The objective is for students to become comfortable with the tools they will use for the next four weeks to write programs in Python.
Preprocessing data is crucial before conducting analysis, especially when the dataset contains thousands of rows and values. We cover some data manipulation techniques, including scaling the data to fit a normal distribution.
Normalisation is important because it maps data from multiple distributions to a single scale. After preprocessing, the students learn how to create basic classification algorithms. This serves as the introduction to machine learning.
Students dive into more machine learning topics, including linear/logistic regression and ensemble learning. Sci-kit learn is used heavily to build and train classifiers.
Students will be comfortable with the library by the end of the week.
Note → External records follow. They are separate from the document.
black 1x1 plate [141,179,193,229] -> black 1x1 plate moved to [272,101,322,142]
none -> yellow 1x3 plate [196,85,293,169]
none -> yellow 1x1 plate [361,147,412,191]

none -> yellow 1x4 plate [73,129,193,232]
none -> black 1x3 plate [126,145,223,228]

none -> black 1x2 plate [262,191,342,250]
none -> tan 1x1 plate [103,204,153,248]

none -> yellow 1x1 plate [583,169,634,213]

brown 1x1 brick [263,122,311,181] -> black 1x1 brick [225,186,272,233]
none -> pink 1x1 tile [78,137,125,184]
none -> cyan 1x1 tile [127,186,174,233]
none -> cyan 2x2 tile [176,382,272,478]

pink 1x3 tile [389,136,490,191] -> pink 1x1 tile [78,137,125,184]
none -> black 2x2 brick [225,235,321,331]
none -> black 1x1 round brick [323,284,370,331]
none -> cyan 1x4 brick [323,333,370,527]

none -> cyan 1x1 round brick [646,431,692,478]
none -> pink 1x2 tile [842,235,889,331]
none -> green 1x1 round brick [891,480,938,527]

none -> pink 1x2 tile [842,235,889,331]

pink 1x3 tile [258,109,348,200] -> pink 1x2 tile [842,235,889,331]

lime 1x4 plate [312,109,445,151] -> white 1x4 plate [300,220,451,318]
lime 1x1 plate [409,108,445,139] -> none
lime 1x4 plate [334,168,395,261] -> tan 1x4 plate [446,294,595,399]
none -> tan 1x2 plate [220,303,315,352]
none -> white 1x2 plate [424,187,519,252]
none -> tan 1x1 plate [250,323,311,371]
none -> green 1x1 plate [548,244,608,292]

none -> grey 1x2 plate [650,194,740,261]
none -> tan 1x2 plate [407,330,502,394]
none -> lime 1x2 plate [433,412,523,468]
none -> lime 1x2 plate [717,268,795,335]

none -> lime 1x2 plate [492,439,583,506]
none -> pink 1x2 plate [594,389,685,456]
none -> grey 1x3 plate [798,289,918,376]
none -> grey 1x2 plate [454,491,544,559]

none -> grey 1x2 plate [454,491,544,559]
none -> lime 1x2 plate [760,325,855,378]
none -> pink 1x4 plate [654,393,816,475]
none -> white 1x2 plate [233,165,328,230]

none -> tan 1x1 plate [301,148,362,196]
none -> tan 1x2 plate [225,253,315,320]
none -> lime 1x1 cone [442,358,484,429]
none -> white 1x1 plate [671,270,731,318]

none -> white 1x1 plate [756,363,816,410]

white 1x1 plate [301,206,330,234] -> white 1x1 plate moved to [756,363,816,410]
Several optimization techniques are introduced to speed up training time, including principal component analysis.
Students learn how to evaluate and measure the accuracy of classifiers. Evaluation is important when selecting a model for analyzing and classifying data.
After covering the basic process of building machine learning models, students will dive into additional topics that help further optimise their models.
Students learn some basic software engineering skills, so they can deploy the machine learning models they have constructed to the web using Flask.
Students apply the techniques from the first 5 weeks to the task of image recognition and classification, working with the MNIST database.
After learning more about visualising data, students focus on their final projects. Once that is complete, they will receive an official certificate and start their internship.